(Records Opens)
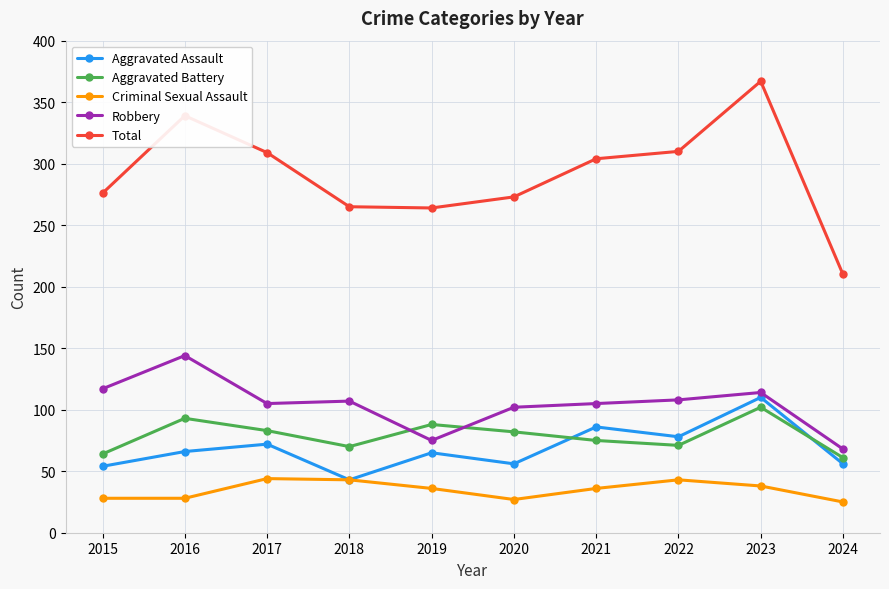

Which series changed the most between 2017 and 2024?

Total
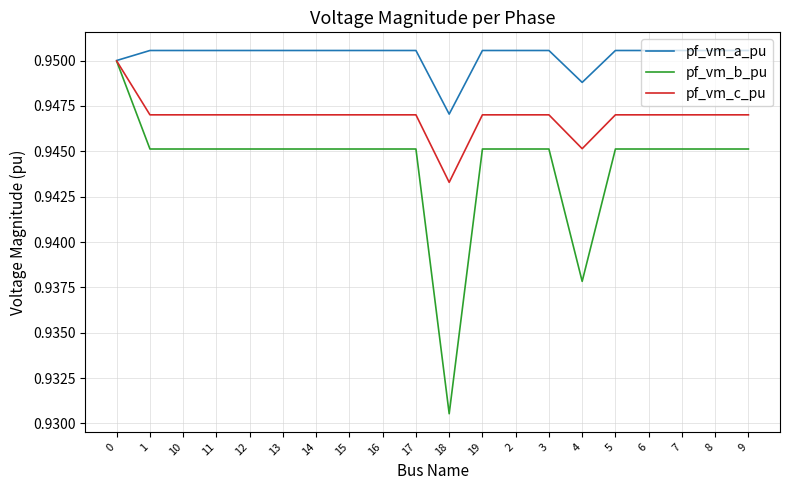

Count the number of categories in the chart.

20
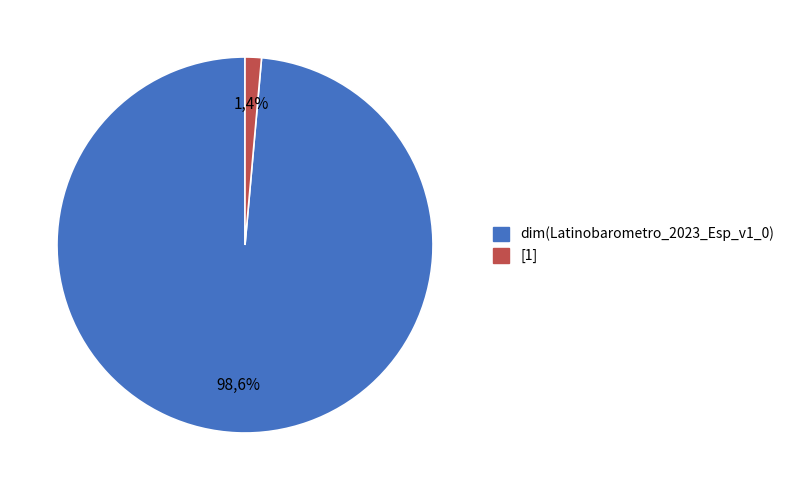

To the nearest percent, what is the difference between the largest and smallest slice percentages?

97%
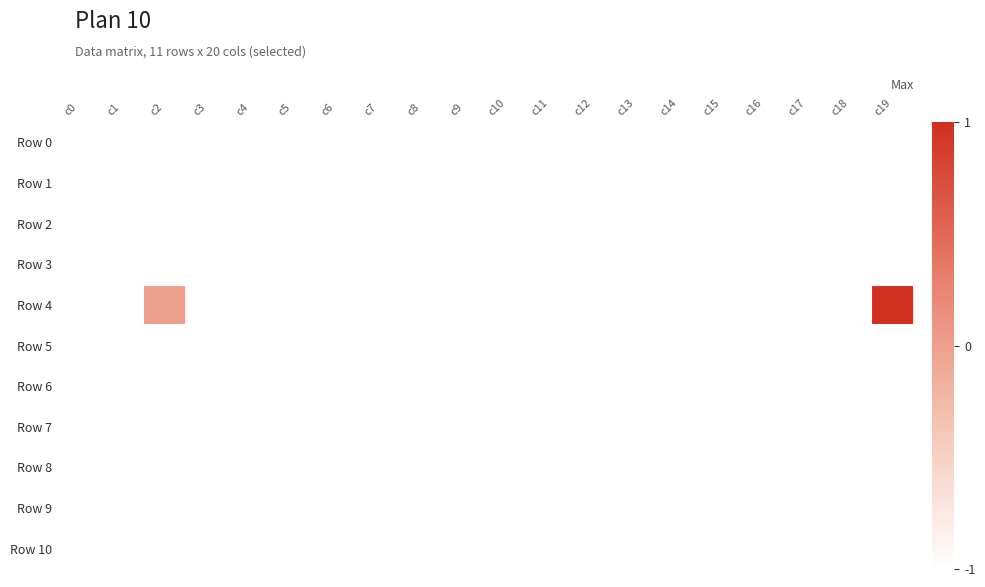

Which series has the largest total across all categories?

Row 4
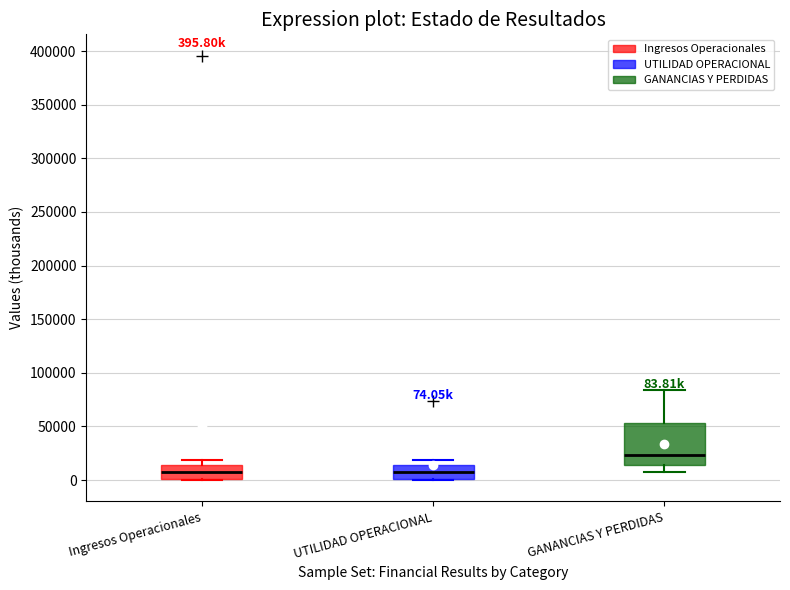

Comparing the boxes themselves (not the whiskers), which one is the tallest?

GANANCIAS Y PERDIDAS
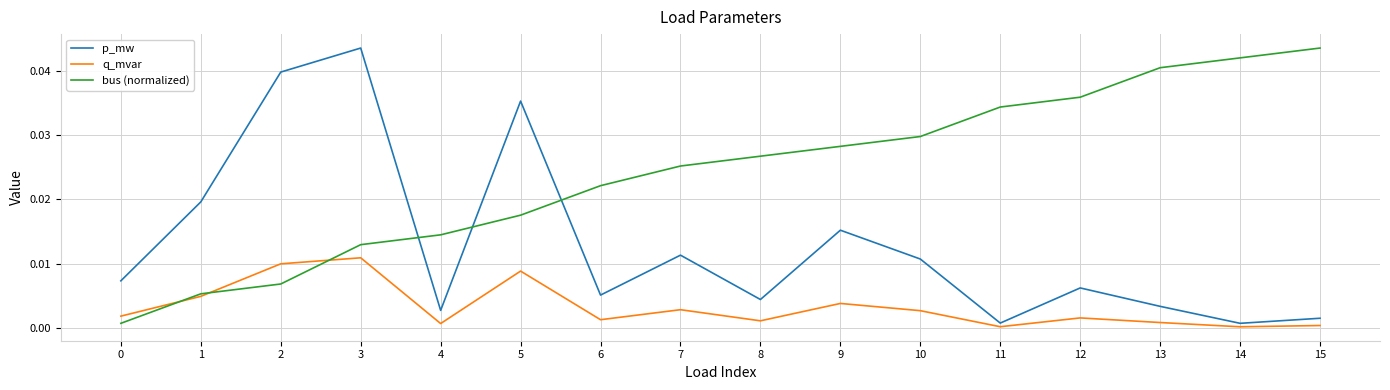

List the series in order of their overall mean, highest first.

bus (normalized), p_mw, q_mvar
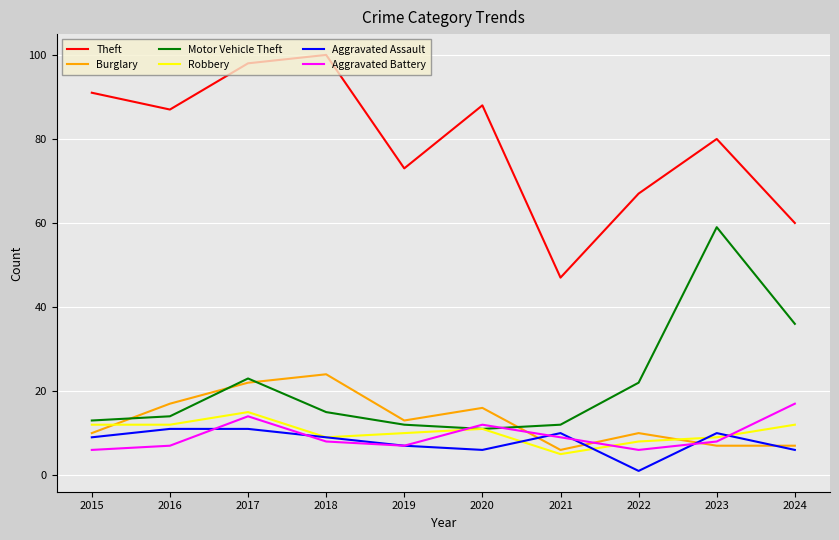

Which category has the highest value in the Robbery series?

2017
(Records Closes)
» Instruction
Reproduce every row above word for word, leaving out the pictures.

» Result for this exercise
Which series changed the most between 2017 and 2024?

Total

Count the number of categories in the chart.

20

To the nearest percent, what is the difference between the largest and smallest slice percentages?

97%

Which series has the largest total across all categories?

Row 4

Comparing the boxes themselves (not the whiskers), which one is the tallest?

GANANCIAS Y PERDIDAS

List the series in order of their overall mean, highest first.

bus (normalized), p_mw, q_mvar

Which category has the highest value in the Robbery series?

2017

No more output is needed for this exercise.